The 82-year-old has been on warfarin since having a stroke 30 years ago, and said the recently government-subsidised Pradaxa gave him the freedom he always dreamed of.
He said he wouldn’t have been able to afford the drug if it wasn’t for the early access program, and now he can’t imagine life without it.
When taking warfarin, Noel had to travel to the doctor every week for long check-ups, was left with fragile skin “like a ripe peach” and was restricted to eating only certain types of food.
Now, he just takes a tablet twice a day.
“When you’re on warfarin, you can’t go on holidays, you just feel so fragile and it’s just no good at all,” he said.
Noel said it was psychologically damaging too – he “felt like a chronic invalid” all the time, having to constantly travel to the doctor.
“It’s a constant reminder that you’re sick but this new medication has helped me so much and the subsidy will make a huge difference to other people’s lives.”
His wife Mary said she “just wanted to kiss the ground”.
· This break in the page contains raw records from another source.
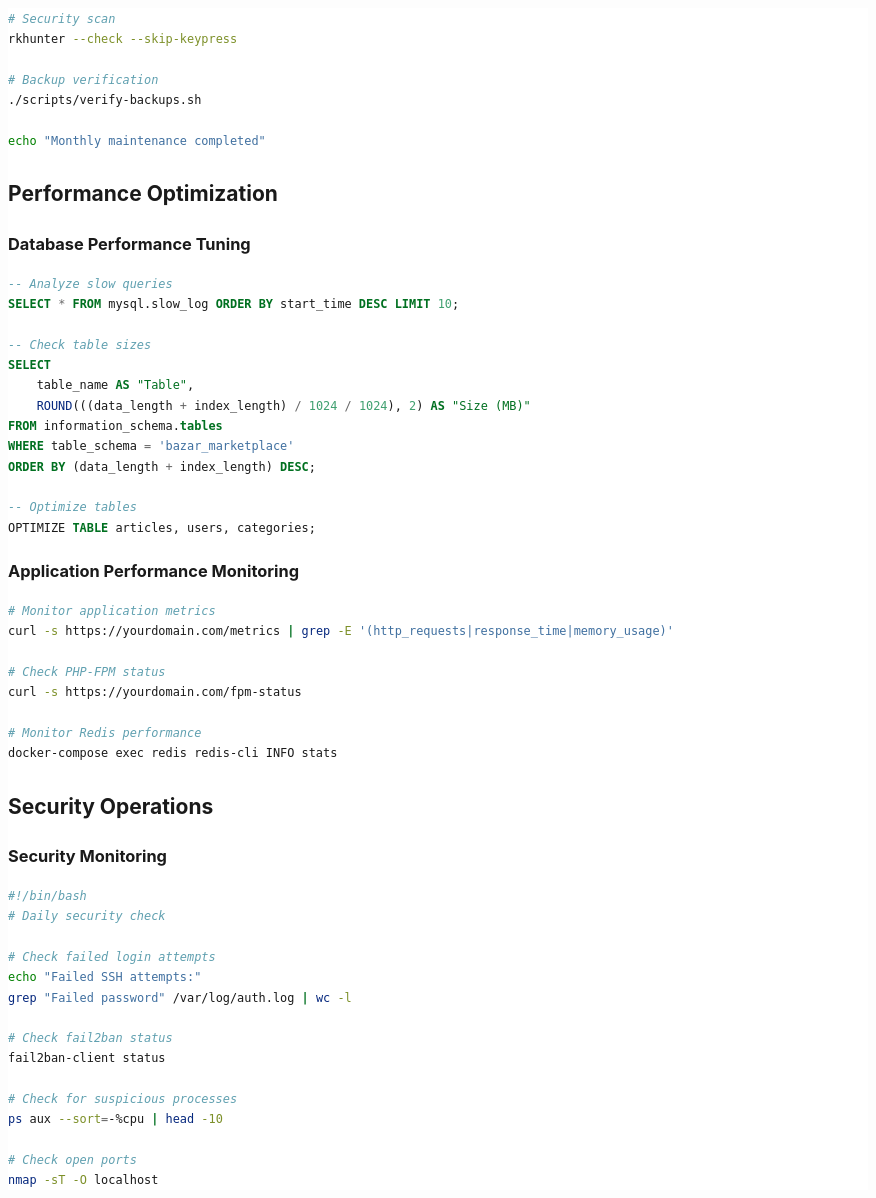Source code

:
 ```bash
# Security scan
rkhunter --check --skip-keypress

# Backup verification
./scripts/verify-backups.sh

echo "Monthly maintenance completed"
```

## Performance Optimization

### Database Performance Tuning

```sql
-- Analyze slow queries
SELECT * FROM mysql.slow_log ORDER BY start_time DESC LIMIT 10;

-- Check table sizes
SELECT 
    table_name AS "Table",
    ROUND(((data_length + index_length) / 1024 / 1024), 2) AS "Size (MB)"
FROM information_schema.tables 
WHERE table_schema = 'bazar_marketplace'
ORDER BY (data_length + index_length) DESC;

-- Optimize tables
OPTIMIZE TABLE articles, users, categories;
```

### Application Performance Monitoring

```bash
# Monitor application metrics
curl -s https://yourdomain.com/metrics | grep -E '(http_requests|response_time|memory_usage)'

# Check PHP-FPM status
curl -s https://yourdomain.com/fpm-status

# Monitor Redis performance
docker-compose exec redis redis-cli INFO stats
```

## Security Operations

### Security Monitoring

```bash
#!/bin/bash
# Daily security check

# Check failed login attempts
echo "Failed SSH attempts:"
grep "Failed password" /var/log/auth.log | wc -l

# Check fail2ban status
fail2ban-client status

# Check for suspicious processes
ps aux --sort=-%cpu | head -10

# Check open ports
nmap -sT -O localhost

```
“We’re just so lucky to live in Australia, where the government subsidises medication for those on low incomes – we couldn’t live without it,” she said.
“Noel’s stroke came out of nowhere – he was healthy, a non-smoker, exercised regularly.
“And when you get older, all sorts of things go wrong so you end up relying on lots of medication.
“We couldn’t even afford to buy the kids’ presents if we had to buy Pradaxa outright.
“But you’d just do it because there’s no side effects, no bruising.
“We’re just so grateful to be looked after by the government.”
One thing Noel said he would miss was the nurses at the doctor’s surgery – who he calls “his angels”.
But he said even that was worth giving up to be on Pradaxa.
Experts hail new blood thinning treatment
THOUSANDS of Australians will benefit from a newly subsidised medication that prevents strokes in people with an irregular heartbeat.
Pradaxa will become listed on the Pharmaceutical Benefits Scheme as of Sunday, giving people affordable access to the life-changing tablet.
Before the new listing, many at-risk patients took warfarin – a medicine that requires regular blood testing, restricts use of many foods and alcohol, and can cause significant bruising.
Because of this, two-thirds of stroke patients with an irregular heartbeat go without recommended blood-thinning medication.
But stroke experts are hopeful that the number of strokes caused by this common heart condition will drop significantly thanks to the listing.
“Atrial fibrillation (irregular heartbeat) is an important and treatable risk factor for stroke and this audit highlights the need for better use of stroke prevention medication,” said World Stroke Organisation president and director of neurology at the Royal Melbourne Hospital, Professor Stephen Davis AM.
Professor Davis welcomed the availability of a new generation of stroke prevention medications.
“About 100,000 Australians with diagnosed atrial fibrillation are currently untreated,” he said.
Many of these patients can now be treated with these next generation oral anticoagulants which will be readily accessible in Australia for the first time,” he said.
“An atrial fibrillation-related stroke occurs every hour-and-a-half in Australia. New treatment options are long overdue.”